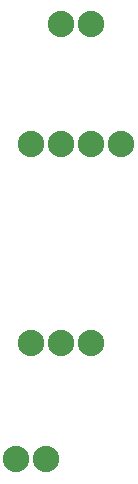
<source format=gts>
G04 MADE WITH FRITZING*
G04 WWW.FRITZING.ORG*
G04 DOUBLE SIDED*
G04 HOLES PLATED*
G04 CONTOUR ON CENTER OF CONTOUR VECTOR*
%ASAXBY*%
%FSLAX23Y23*%
%MOIN*%
%OFA0B0*%
%SFA1.0B1.0*%
%ADD10C,0.088000*%
%LNMASK1*%
G90*
G70*
G54D10*
X478Y1967D03*
X378Y1967D03*
X578Y1567D03*
X478Y1567D03*
X378Y1567D03*
X278Y1567D03*
X328Y517D03*
X228Y517D03*
X278Y906D03*
X378Y906D03*
X478Y906D03*
G04 End of Mask1*
M02*
</source>
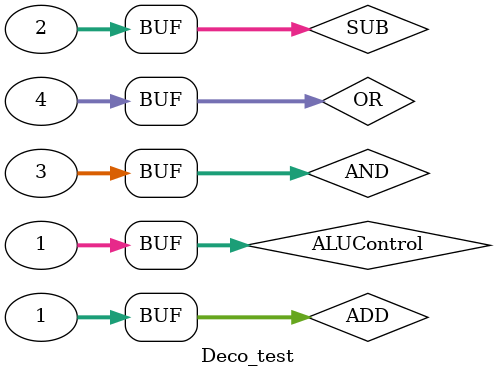
<source format=v>
`timescale 1ns / 1ps


module Deco_test;

	// Inputs
	reg[31:0] ADD;
	reg[31:0] SUB;
	reg[31:0] AND;
	reg[31:0] OR;
	reg[31:0] ALUControl;

	// Outputs
	wire[31:0] Result;

	// Instantiate the Unit Under Test (UUT)
	Deco uut (
		.ADD(ADD), 
		.SUB(SUB), 
		.AND(AND), 
		.OR(OR), 
		.ALUControl(ALUControl), 
		.Result(Result)
	);

	initial begin
		// Initialize Inputs
		ADD = 1;
		SUB = 2;
		AND = 3;
		OR = 4;
		ALUControl = 0;

		// Wait 100 ns for global reset to finish
		#10;
        
		// Add stimulus here
      #10; ALUControl = 1;
		 #10; ALUControl = 2;
		  #10; ALUControl = 3;
		   #10; ALUControl = 1;
	end
      
endmodule


</source>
※ ※ ※
What is being asked:
Could you copy all of the entries above exactly, without the pictures?

Your response:
<source format=gts>
G04 MADE WITH FRITZING*
G04 WWW.FRITZING.ORG*
G04 DOUBLE SIDED*
G04 HOLES PLATED*
G04 CONTOUR ON CENTER OF CONTOUR VECTOR*
%ASAXBY*%
%FSLAX23Y23*%
%MOIN*%
%OFA0B0*%
%SFA1.0B1.0*%
%ADD10C,0.088000*%
%LNMASK1*%
G90*
G70*
G54D10*
X478Y1967D03*
X378Y1967D03*
X578Y1567D03*
X478Y1567D03*
X378Y1567D03*
X278Y1567D03*
X328Y517D03*
X228Y517D03*
X278Y906D03*
X378Y906D03*
X478Y906D03*
G04 End of Mask1*
M02*
</source>
<source format=v>
`timescale 1ns / 1ps


module Deco_test;

	// Inputs
	reg[31:0] ADD;
	reg[31:0] SUB;
	reg[31:0] AND;
	reg[31:0] OR;
	reg[31:0] ALUControl;

	// Outputs
	wire[31:0] Result;

	// Instantiate the Unit Under Test (UUT)
	Deco uut (
		.ADD(ADD), 
		.SUB(SUB), 
		.AND(AND), 
		.OR(OR), 
		.ALUControl(ALUControl), 
		.Result(Result)
	);

	initial begin
		// Initialize Inputs
		ADD = 1;
		SUB = 2;
		AND = 3;
		OR = 4;
		ALUControl = 0;

		// Wait 100 ns for global reset to finish
		#10;
        
		// Add stimulus here
      #10; ALUControl = 1;
		 #10; ALUControl = 2;
		  #10; ALUControl = 3;
		   #10; ALUControl = 1;
	end
      
endmodule


</source>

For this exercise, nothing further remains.